■ THE TASK ■
Pictures stay out of the answer, but every line of the material must be restated exactly.

DATA SHOWN START

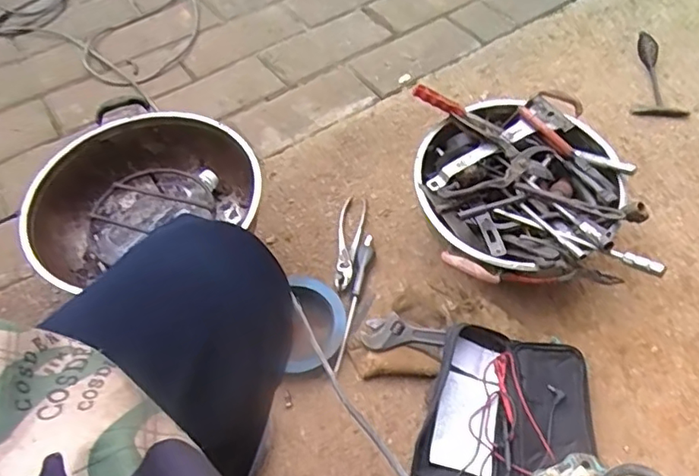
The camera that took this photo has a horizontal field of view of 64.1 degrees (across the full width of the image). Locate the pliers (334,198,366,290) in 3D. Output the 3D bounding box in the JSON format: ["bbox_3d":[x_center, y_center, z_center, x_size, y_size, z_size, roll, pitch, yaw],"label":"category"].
[{"bbox_3d":[-0.003,0.004,0.991,0.044,0.020,0.206,7,57,7],"label":"pliers"}]

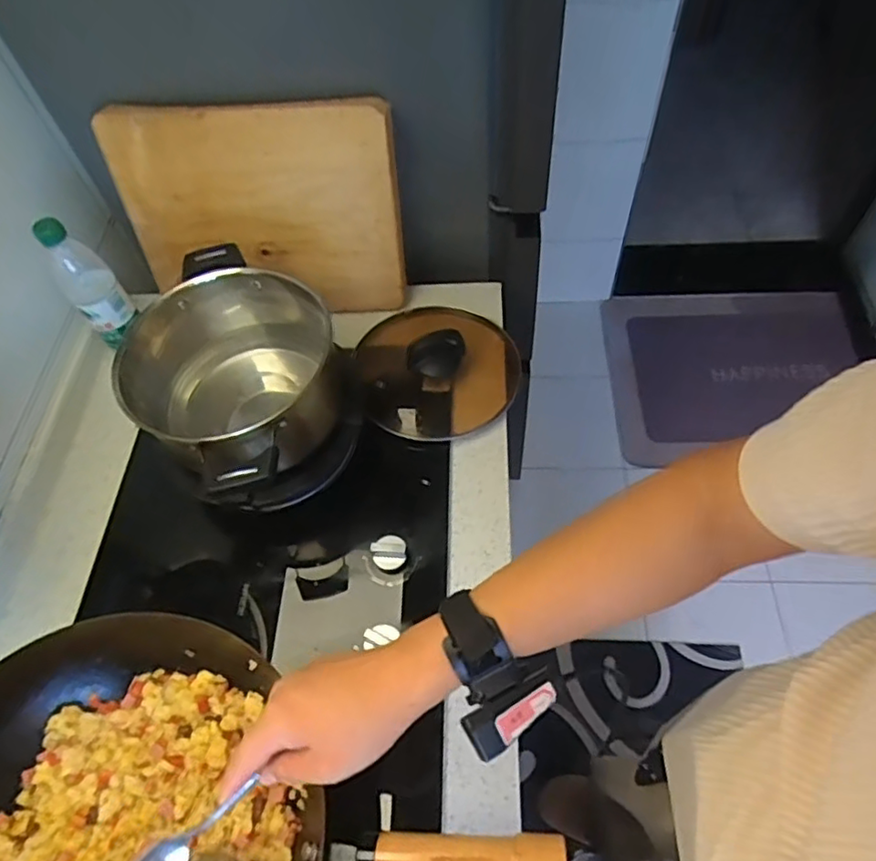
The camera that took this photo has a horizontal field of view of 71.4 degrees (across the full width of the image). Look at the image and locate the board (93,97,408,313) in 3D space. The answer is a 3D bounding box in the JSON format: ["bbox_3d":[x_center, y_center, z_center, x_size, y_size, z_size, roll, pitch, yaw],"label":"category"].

DATA SHOWN END

■ EXPECTED OUTPUT ■
The camera that took this photo has a horizontal field of view of 64.1 degrees (across the full width of the image). Locate the pliers (334,198,366,290) in 3D. Output the 3D bounding box in the JSON format: ["bbox_3d":[x_center, y_center, z_center, x_size, y_size, z_size, roll, pitch, yaw],"label":"category"].
[{"bbox_3d":[-0.003,0.004,0.991,0.044,0.020,0.206,7,57,7],"label":"pliers"}]

The camera that took this photo has a horizontal field of view of 71.4 degrees (across the full width of the image). Look at the image and locate the board (93,97,408,313) in 3D space. The answer is a 3D bounding box in the JSON format: ["bbox_3d":[x_center, y_center, z_center, x_size, y_size, z_size, roll, pitch, yaw],"label":"category"].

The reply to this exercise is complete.